[Dataset records]
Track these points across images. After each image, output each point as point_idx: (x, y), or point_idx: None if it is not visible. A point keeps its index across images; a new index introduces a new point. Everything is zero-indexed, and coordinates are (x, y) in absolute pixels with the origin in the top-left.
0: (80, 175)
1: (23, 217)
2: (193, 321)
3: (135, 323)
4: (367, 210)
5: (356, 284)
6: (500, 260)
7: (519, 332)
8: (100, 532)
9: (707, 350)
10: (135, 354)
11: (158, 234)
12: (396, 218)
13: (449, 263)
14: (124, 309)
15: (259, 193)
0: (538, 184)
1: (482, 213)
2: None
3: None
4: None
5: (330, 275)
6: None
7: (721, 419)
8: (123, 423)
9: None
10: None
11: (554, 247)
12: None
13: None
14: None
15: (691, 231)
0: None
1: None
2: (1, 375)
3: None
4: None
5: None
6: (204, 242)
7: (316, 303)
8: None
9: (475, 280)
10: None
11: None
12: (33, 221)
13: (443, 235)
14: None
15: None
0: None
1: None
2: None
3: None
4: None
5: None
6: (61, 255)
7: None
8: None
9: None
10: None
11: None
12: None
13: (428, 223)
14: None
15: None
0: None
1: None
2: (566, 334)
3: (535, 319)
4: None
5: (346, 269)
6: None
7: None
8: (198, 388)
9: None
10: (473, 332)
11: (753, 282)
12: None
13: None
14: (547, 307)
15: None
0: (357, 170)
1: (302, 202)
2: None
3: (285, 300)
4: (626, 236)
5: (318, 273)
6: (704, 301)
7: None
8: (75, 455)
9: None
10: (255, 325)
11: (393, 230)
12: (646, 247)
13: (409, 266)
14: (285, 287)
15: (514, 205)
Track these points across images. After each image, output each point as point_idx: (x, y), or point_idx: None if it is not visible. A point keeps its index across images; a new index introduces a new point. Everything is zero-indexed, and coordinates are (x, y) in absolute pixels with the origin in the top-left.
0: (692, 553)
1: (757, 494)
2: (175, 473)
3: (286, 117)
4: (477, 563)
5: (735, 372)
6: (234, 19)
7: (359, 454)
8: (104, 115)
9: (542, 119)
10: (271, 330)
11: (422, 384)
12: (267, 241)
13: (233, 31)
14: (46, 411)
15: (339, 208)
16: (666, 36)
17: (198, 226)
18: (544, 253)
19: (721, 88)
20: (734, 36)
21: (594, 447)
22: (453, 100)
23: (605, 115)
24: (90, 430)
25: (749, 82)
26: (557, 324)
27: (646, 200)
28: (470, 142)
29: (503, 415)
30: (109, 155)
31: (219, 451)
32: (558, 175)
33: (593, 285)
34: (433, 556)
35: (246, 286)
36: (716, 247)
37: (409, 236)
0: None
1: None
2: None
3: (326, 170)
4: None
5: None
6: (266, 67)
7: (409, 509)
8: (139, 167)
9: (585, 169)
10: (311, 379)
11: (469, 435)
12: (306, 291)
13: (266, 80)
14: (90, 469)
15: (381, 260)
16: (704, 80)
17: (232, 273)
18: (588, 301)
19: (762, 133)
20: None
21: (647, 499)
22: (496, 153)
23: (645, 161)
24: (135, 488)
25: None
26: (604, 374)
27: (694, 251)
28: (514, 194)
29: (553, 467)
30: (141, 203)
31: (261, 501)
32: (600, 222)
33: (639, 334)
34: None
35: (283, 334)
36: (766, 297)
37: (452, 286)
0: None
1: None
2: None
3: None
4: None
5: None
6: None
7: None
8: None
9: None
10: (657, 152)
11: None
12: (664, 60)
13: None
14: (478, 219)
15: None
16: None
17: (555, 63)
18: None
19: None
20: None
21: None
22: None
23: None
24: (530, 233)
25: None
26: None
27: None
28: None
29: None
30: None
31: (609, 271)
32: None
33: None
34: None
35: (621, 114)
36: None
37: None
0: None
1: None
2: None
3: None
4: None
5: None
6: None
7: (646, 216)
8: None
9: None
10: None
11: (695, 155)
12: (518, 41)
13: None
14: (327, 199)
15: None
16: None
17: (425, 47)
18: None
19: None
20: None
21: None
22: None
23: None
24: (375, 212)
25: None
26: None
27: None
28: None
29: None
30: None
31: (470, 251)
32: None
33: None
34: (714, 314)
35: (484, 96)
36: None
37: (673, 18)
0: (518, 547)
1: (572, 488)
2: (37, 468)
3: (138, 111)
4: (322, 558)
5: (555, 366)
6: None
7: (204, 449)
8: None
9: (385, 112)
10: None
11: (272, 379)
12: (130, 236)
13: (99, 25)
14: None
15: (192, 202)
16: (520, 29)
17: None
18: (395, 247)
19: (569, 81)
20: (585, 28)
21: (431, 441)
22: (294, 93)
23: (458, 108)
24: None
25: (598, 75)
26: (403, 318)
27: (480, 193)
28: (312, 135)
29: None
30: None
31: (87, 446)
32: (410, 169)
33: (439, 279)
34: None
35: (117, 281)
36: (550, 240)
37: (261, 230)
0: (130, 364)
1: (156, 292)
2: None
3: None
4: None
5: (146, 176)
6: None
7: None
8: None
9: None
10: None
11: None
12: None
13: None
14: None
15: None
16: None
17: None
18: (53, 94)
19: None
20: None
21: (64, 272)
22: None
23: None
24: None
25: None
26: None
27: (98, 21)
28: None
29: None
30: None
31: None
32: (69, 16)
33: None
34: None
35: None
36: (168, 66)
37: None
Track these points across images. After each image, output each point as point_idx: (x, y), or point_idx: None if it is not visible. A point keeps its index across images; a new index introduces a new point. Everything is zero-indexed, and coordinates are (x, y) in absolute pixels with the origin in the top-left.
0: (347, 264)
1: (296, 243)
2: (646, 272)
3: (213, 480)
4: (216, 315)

Given request
Rewrite every line of the rows above as a two-column Markdown table headed Number and Line, and leave out any blank lines.

Task output
| Number | Line |
|---|---|
| 1 | Track these points across images. After each image, output each point as point_idx: (x, y), or point_idx: None if it is not visible. A point keeps its index across images; a new index introduces a new point. Everything is zero-indexed, and coordinates are (x, y) in absolute pixels with the origin in the top-left. |
| 2 | 0: (80, 175) |
| 3 | 1: (23, 217) |
| 4 | 2: (193, 321) |
| 5 | 3: (135, 323) |
| 6 | 4: (367, 210) |
| 7 | 5: (356, 284) |
| 8 | 6: (500, 260) |
| 9 | 7: (519, 332) |
| 10 | 8: (100, 532) |
| 11 | 9: (707, 350) |
| 12 | 10: (135, 354) |
| 13 | 11: (158, 234) |
| 14 | 12: (396, 218) |
| 15 | 13: (449, 263) |
| 16 | 14: (124, 309) |
| 17 | 15: (259, 193) |
| 18 | 0: (538, 184) |
| 19 | 1: (482, 213) |
| 20 | 2: None |
| 21 | 3: None |
| 22 | 4: None |
| 23 | 5: (330, 275) |
| 24 | 6: None |
| 25 | 7: (721, 419) |
| 26 | 8: (123, 423) |
| 27 | 9: None |
| 28 | 10: None |
| 29 | 11: (554, 247) |
| 30 | 12: None |
| 31 | 13: None |
| 32 | 14: None |
| 33 | 15: (691, 231) |
| 34 | 0: None |
| 35 | 1: None |
| 36 | 2: (1, 375) |
| 37 | 3: None |
| 38 | 4: None |
| 39 | 5: None |
| 40 | 6: (204, 242) |
| 41 | 7: (316, 303) |
| 42 | 8: None |
| 43 | 9: (475, 280) |
| 44 | 10: None |
| 45 | 11: None |
| 46 | 12: (33, 221) |
| 47 | 13: (443, 235) |
| 48 | 14: None |
| 49 | 15: None |
| 50 | 0: None |
| 51 | 1: None |
| 52 | 2: None |
| 53 | 3: None |
| 54 | 4: None |
| 55 | 5: None |
| 56 | 6: (61, 255) |
| 57 | 7: None |
| 58 | 8: None |
| 59 | 9: None |
| 60 | 10: None |
| 61 | 11: None |
| 62 | 12: None |
| 63 | 13: (428, 223) |
| 64 | 14: None |
| 65 | 15: None |
| 66 | 0: None |
| 67 | 1: None |
| 68 | 2: (566, 334) |
| 69 | 3: (535, 319) |
| 70 | 4: None |
| 71 | 5: (346, 269) |
| 72 | 6: None |
| 73 | 7: None |
| 74 | 8: (198, 388) |
| 75 | 9: None |
| 76 | 10: (473, 332) |
| 77 | 11: (753, 282) |
| 78 | 12: None |
| 79 | 13: None |
| 80 | 14: (547, 307) |
| 81 | 15: None |
| 82 | 0: (357, 170) |
| 83 | 1: (302, 202) |
| 84 | 2: None |
| 85 | 3: (285, 300) |
| 86 | 4: (626, 236) |
| 87 | 5: (318, 273) |
| 88 | 6: (704, 301) |
| 89 | 7: None |
| 90 | 8: (75, 455) |
| 91 | 9: None |
| 92 | 10: (255, 325) |
| 93 | 11: (393, 230) |
| 94 | 12: (646, 247) |
| 95 | 13: (409, 266) |
| 96 | 14: (285, 287) |
| 97 | 15: (514, 205) |
| 98 | Track these points across images. After each image, output each point as point_idx: (x, y), or point_idx: None if it is not visible. A point keeps its index across images; a new index introduces a new point. Everything is zero-indexed, and coordinates are (x, y) in absolute pixels with the origin in the top-left. |
| 99 | 0: (692, 553) |
| 100 | 1: (757, 494) |
| 101 | 2: (175, 473) |
| 102 | 3: (286, 117) |
| 103 | 4: (477, 563) |
| 104 | 5: (735, 372) |
| 105 | 6: (234, 19) |
| 106 | 7: (359, 454) |
| 107 | 8: (104, 115) |
| 108 | 9: (542, 119) |
| 109 | 10: (271, 330) |
| 110 | 11: (422, 384) |
| 111 | 12: (267, 241) |
| 112 | 13: (233, 31) |
| 113 | 14: (46, 411) |
| 114 | 15: (339, 208) |
| 115 | 16: (666, 36) |
| 116 | 17: (198, 226) |
| 117 | 18: (544, 253) |
| 118 | 19: (721, 88) |
| 119 | 20: (734, 36) |
| 120 | 21: (594, 447) |
| 121 | 22: (453, 100) |
| 122 | 23: (605, 115) |
| 123 | 24: (90, 430) |
| 124 | 25: (749, 82) |
| 125 | 26: (557, 324) |
| 126 | 27: (646, 200) |
| 127 | 28: (470, 142) |
| 128 | 29: (503, 415) |
| 129 | 30: (109, 155) |
| 130 | 31: (219, 451) |
| 131 | 32: (558, 175) |
| 132 | 33: (593, 285) |
| 133 | 34: (433, 556) |
| 134 | 35: (246, 286) |
| 135 | 36: (716, 247) |
| 136 | 37: (409, 236) |
| 137 | 0: None |
| 138 | 1: None |
| 139 | 2: None |
| 140 | 3: (326, 170) |
| 141 | 4: None |
| 142 | 5: None |
| 143 | 6: (266, 67) |
| 144 | 7: (409, 509) |
| 145 | 8: (139, 167) |
| 146 | 9: (585, 169) |
| 147 | 10: (311, 379) |
| 148 | 11: (469, 435) |
| 149 | 12: (306, 291) |
| 150 | 13: (266, 80) |
| 151 | 14: (90, 469) |
| 152 | 15: (381, 260) |
| 153 | 16: (704, 80) |
| 154 | 17: (232, 273) |
| 155 | 18: (588, 301) |
| 156 | 19: (762, 133) |
| 157 | 20: None |
| 158 | 21: (647, 499) |
| 159 | 22: (496, 153) |
| 160 | 23: (645, 161) |
| 161 | 24: (135, 488) |
| 162 | 25: None |
| 163 | 26: (604, 374) |
| 164 | 27: (694, 251) |
| 165 | 28: (514, 194) |
| 166 | 29: (553, 467) |
| 167 | 30: (141, 203) |
| 168 | 31: (261, 501) |
| 169 | 32: (600, 222) |
| 170 | 33: (639, 334) |
| 171 | 34: None |
| 172 | 35: (283, 334) |
| 173 | 36: (766, 297) |
| 174 | 37: (452, 286) |
| 175 | 0: None |
| 176 | 1: None |
| 177 | 2: None |
| 178 | 3: None |
| 179 | 4: None |
| 180 | 5: None |
| 181 | 6: None |
| 182 | 7: None |
| 183 | 8: None |
| 184 | 9: None |
| 185 | 10: (657, 152) |
| 186 | 11: None |
| 187 | 12: (664, 60) |
| 188 | 13: None |
| 189 | 14: (478, 219) |
| 190 | 15: None |
| 191 | 16: None |
| 192 | 17: (555, 63) |
| 193 | 18: None |
| 194 | 19: None |
| 195 | 20: None |
| 196 | 21: None |
| 197 | 22: None |
| 198 | 23: None |
| 199 | 24: (530, 233) |
| 200 | 25: None |
| 201 | 26: None |
| 202 | 27: None |
| 203 | 28: None |
| 204 | 29: None |
| 205 | 30: None |
| 206 | 31: (609, 271) |
| 207 | 32: None |
| 208 | 33: None |
| 209 | 34: None |
| 210 | 35: (621, 114) |
| 211 | 36: None |
| 212 | 37: None |
| 213 | 0: None |
| 214 | 1: None |
| 215 | 2: None |
| 216 | 3: None |
| 217 | 4: None |
| 218 | 5: None |
| 219 | 6: None |
| 220 | 7: (646, 216) |
| 221 | 8: None |
| 222 | 9: None |
| 223 | 10: None |
| 224 | 11: (695, 155) |
| 225 | 12: (518, 41) |
| 226 | 13: None |
| 227 | 14: (327, 199) |
| 228 | 15: None |
| 229 | 16: None |
| 230 | 17: (425, 47) |
| 231 | 18: None |
| 232 | 19: None |
| 233 | 20: None |
| 234 | 21: None |
| 235 | 22: None |
| 236 | 23: None |
| 237 | 24: (375, 212) |
| 238 | 25: None |
| 239 | 26: None |
| 240 | 27: None |
| 241 | 28: None |
| 242 | 29: None |
| 243 | 30: None |
| 244 | 31: (470, 251) |
| 245 | 32: None |
| 246 | 33: None |
| 247 | 34: (714, 314) |
| 248 | 35: (484, 96) |
| 249 | 36: None |
| 250 | 37: (673, 18) |
| 251 | 0: (518, 547) |
| 252 | 1: (572, 488) |
| 253 | 2: (37, 468) |
| 254 | 3: (138, 111) |
| 255 | 4: (322, 558) |
| 256 | 5: (555, 366) |
| 257 | 6: None |
| 258 | 7: (204, 449) |
| 259 | 8: None |
| 260 | 9: (385, 112) |
| 261 | 10: None |
| 262 | 11: (272, 379) |
| 263 | 12: (130, 236) |
| 264 | 13: (99, 25) |
| 265 | 14: None |
| 266 | 15: (192, 202) |
| 267 | 16: (520, 29) |
| 268 | 17: None |
| 269 | 18: (395, 247) |
| 270 | 19: (569, 81) |
| 271 | 20: (585, 28) |
| 272 | 21: (431, 441) |
| 273 | 22: (294, 93) |
| 274 | 23: (458, 108) |
| 275 | 24: None |
| 276 | 25: (598, 75) |
| 277 | 26: (403, 318) |
| 278 | 27: (480, 193) |
| 279 | 28: (312, 135) |
| 280 | 29: None |
| 281 | 30: None |
| 282 | 31: (87, 446) |
| 283 | 32: (410, 169) |
| 284 | 33: (439, 279) |
| 285 | 34: None |
| 286 | 35: (117, 281) |
| 287 | 36: (550, 240) |
| 288 | 37: (261, 230) |
| 289 | 0: (130, 364) |
| 290 | 1: (156, 292) |
| 291 | 2: None |
| 292 | 3: None |
| 293 | 4: None |
| 294 | 5: (146, 176) |
| 295 | 6: None |
| 296 | 7: None |
| 297 | 8: None |
| 298 | 9: None |
| 299 | 10: None |
| 300 | 11: None |
| 301 | 12: None |
| 302 | 13: None |
| 303 | 14: None |
| 304 | 15: None |
| 305 | 16: None |
| 306 | 17: None |
| 307 | 18: (53, 94) |
| 308 | 19: None |
| 309 | 20: None |
| 310 | 21: (64, 272) |
| 311 | 22: None |
| 312 | 23: None |
| 313 | 24: None |
| 314 | 25: None |
| 315 | 26: None |
| 316 | 27: (98, 21) |
| 317 | 28: None |
| 318 | 29: None |
| 319 | 30: None |
| 320 | 31: None |
| 321 | 32: (69, 16) |
| 322 | 33: None |
| 323 | 34: None |
| 324 | 35: None |
| 325 | 36: (168, 66) |
| 326 | 37: None |
| 327 | Track these points across images. After each image, output each point as point_idx: (x, y), or point_idx: None if it is not visible. A point keeps its index across images; a new index introduces a new point. Everything is zero-indexed, and coordinates are (x, y) in absolute pixels with the origin in the top-left. |
| 328 | 0: (347, 264) |
| 329 | 1: (296, 243) |
| 330 | 2: (646, 272) |
| 331 | 3: (213, 480) |
| 332 | 4: (216, 315) |